Dans notre vie de foi, la mémoire du cœur est décisive.
La Parabole proposée par Jésus en réponse à la question de Pierre (« Seigneur, combien de fois mon frère pourra-t-il pécher contre moi et devrai-je lui pardonner ? Irai-je jusqu’à sept fois ? » Mt 18, 21) nous le redit.

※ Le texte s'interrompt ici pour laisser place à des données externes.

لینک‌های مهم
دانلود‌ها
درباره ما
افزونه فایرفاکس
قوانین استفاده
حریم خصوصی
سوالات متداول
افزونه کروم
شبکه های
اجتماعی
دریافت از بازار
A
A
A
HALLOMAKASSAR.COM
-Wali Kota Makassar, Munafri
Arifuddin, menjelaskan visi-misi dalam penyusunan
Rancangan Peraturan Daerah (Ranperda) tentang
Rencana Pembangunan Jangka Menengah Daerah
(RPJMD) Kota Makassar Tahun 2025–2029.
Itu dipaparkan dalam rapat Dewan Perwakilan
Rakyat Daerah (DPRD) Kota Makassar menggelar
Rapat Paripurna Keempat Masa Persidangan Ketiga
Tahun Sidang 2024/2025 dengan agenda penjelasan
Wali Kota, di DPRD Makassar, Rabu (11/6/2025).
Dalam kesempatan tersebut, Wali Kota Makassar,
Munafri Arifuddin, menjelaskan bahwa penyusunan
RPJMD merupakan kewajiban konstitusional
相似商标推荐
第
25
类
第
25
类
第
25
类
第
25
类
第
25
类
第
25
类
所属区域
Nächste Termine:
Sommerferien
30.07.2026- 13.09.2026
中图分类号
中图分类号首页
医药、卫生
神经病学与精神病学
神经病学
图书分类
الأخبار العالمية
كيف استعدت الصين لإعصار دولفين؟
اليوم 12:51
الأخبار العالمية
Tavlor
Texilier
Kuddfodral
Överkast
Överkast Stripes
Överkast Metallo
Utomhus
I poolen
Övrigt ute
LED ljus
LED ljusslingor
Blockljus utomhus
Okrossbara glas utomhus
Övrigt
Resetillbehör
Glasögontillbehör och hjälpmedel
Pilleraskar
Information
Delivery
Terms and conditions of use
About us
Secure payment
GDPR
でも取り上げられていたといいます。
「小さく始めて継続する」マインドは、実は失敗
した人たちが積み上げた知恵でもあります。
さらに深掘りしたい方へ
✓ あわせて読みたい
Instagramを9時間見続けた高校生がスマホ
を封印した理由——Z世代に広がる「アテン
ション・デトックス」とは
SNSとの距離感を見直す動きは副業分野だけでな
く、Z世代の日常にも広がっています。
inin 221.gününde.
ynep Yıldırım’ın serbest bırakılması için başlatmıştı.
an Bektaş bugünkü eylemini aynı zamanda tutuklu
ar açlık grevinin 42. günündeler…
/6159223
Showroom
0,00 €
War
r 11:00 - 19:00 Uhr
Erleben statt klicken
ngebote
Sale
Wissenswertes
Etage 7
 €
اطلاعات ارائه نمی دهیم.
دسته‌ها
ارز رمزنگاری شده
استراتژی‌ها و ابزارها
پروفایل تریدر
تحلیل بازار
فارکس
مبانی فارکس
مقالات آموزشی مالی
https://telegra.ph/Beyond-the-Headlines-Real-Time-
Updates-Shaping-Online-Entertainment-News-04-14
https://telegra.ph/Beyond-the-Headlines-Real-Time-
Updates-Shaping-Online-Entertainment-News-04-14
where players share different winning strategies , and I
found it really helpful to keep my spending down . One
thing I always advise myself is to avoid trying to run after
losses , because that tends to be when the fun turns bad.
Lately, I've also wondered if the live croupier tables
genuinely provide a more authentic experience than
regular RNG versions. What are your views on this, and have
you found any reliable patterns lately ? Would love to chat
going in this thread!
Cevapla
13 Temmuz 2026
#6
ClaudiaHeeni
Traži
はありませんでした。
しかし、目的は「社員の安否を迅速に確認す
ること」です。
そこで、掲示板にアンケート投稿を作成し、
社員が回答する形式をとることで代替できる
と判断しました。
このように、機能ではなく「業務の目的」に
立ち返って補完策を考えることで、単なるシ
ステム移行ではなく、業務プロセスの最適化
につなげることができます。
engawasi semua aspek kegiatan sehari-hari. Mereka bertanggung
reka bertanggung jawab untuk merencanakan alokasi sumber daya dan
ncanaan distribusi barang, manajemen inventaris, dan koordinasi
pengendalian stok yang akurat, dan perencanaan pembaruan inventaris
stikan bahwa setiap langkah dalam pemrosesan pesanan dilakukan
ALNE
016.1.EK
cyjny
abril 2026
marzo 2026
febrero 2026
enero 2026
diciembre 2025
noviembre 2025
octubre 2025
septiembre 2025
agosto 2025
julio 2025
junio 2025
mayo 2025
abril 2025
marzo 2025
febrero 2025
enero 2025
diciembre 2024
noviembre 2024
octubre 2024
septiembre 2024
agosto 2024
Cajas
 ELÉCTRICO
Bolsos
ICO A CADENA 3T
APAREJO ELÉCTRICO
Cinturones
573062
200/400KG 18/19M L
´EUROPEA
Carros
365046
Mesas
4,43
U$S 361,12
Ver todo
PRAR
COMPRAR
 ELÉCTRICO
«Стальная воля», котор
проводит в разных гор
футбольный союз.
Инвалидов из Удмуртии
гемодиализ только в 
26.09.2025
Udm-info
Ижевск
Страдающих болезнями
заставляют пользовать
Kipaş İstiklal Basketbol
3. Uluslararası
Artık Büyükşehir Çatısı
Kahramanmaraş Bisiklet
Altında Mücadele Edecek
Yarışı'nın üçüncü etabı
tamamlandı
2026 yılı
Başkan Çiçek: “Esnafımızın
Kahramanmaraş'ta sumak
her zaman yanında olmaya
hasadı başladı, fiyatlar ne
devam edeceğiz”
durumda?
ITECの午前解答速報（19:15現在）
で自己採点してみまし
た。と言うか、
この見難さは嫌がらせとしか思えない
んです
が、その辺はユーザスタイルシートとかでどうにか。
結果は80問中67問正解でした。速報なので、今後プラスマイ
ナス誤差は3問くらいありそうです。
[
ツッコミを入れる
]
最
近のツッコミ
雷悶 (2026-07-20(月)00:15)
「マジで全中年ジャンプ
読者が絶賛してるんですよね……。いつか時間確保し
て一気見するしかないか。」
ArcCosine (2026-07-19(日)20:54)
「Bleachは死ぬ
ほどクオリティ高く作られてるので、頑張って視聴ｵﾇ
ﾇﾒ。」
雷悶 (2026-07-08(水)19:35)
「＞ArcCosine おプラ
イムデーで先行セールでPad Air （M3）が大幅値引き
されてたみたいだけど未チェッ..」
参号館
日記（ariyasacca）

Dans la mémoire du serviteur surendetté, l’angoisse de la sentence (« le maître donna l’ordre de le vendre, avec sa femme, ses enfants et tous ses biens » V 25) semble avoir effacé la réalité vécue, celle de l’inouï de Dieu : au pied de « son maître », figure du Père, et implorant de lui un délai, il reçoit en surabondance la remise de toute sa dette ! Après avoir quitté son maître, croisant un compagnon endetté lui aussi, il se voit adresser une demande lui donnant de réentendre ses propres mots : « Consens-moi un délai ». Mais l’expérience vécue de la compassion du Père demeure ensevelie ; elle ne refait pas surface, alors qu’en elle, s’enracine la compassion envers son frère.
Le pardon du frère, « du fond du cœur », s’enracine dans le pardon de Dieu. Mais tant d’aléas et de blessures humaines nous empêchent de nous recevoir comme des êtres pardonnés, ce que nous sommes foncièrement. Sachant cette limite, il nous reste à ne pas nous tromper de lieu de combat. Car le pardon du frère, « du fond du cœur », n’est pas au bout de nos efforts humains. Il est le fruit d’un pardon reçu, reçu de Dieu.
Que la prière et la solitude nous donnent de nous réchauffer au feu de Dieu, afin de retrouver ce que nous sommes par pure grâce, des êtres pardonnés. Delà surgira un pardon possible, du fond du cœur.